● **Extracto de la fuente**

Read De La Noche a La Mañana Online
Authors: Federico Jiménez Losantos
Tags: #Ensayo, Economía, Política
En el Gobierno cantaron victoria demasiado pronto, por las mismas razones que en la COPE se respiraba un aire de derrota. Zapatero y los nacionalistas, siempre con Polanco al bombo, creyeron que la alianza de izquierdistas y nacionalistas que había llevado a la presidencia a Blazquez podía traducirse en la liquidación de la COPE. Por otra parte la forma de hacerlo era bastante sencilla desde el punto de vista legal: yo terminaba mi contrato por dos años en junio y César había firmado un año con opción a otro. Bastaba cumplir el contrato y adiós muy buenas. En cuatro meses, el insoportable protagonismo de la COPE habría desaparecido.

● **Tarea A**
Reproduzca de forma literal el pasaje del extracto sobre la COPE que comienza en las palabras "Read De La Noche" y concluye tras "COPE habría desaparecido.".
● **Tarea B**
Según el extracto sobre la COPE, ¿qué contrato había firmado César?

● **Sección de datos**
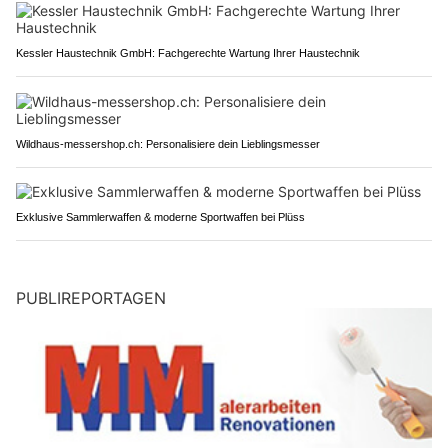
Kessler Haustechnik GmbH: Fachgerechte Wartung Ihrer Haustechnik
Wildhaus-messershop.ch: Personalisiere dein Lieblingsmesser
Exklusive Sammlerwaffen & moderne Sportwaffen bei Plüss
PUBLIREPORTAGEN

● **Respuesta del ejercicio A**
Read De La Noche a La Mañana Online
Authors: Federico Jiménez Losantos
Tags: #Ensayo, Economía, Política
En el Gobierno cantaron victoria demasiado pronto, por las mismas razones que en la COPE se respiraba un aire de derrota. Zapatero y los nacionalistas, siempre con Polanco al bombo, creyeron que la alianza de izquierdistas y nacionalistas que había llevado a la presidencia a Blazquez podía traducirse en la liquidación de la COPE. Por otra parte la forma de hacerlo era bastante sencilla desde el punto de vista legal: yo terminaba mi contrato por dos años en junio y César había firmado un año con opción a otro. Bastaba cumplir el contrato y adiós muy buenas. En cuatro meses, el insoportable protagonismo de la COPE habría desaparecido.

● **Respuesta del ejercicio B**
Un contrato de un año con opción a otro.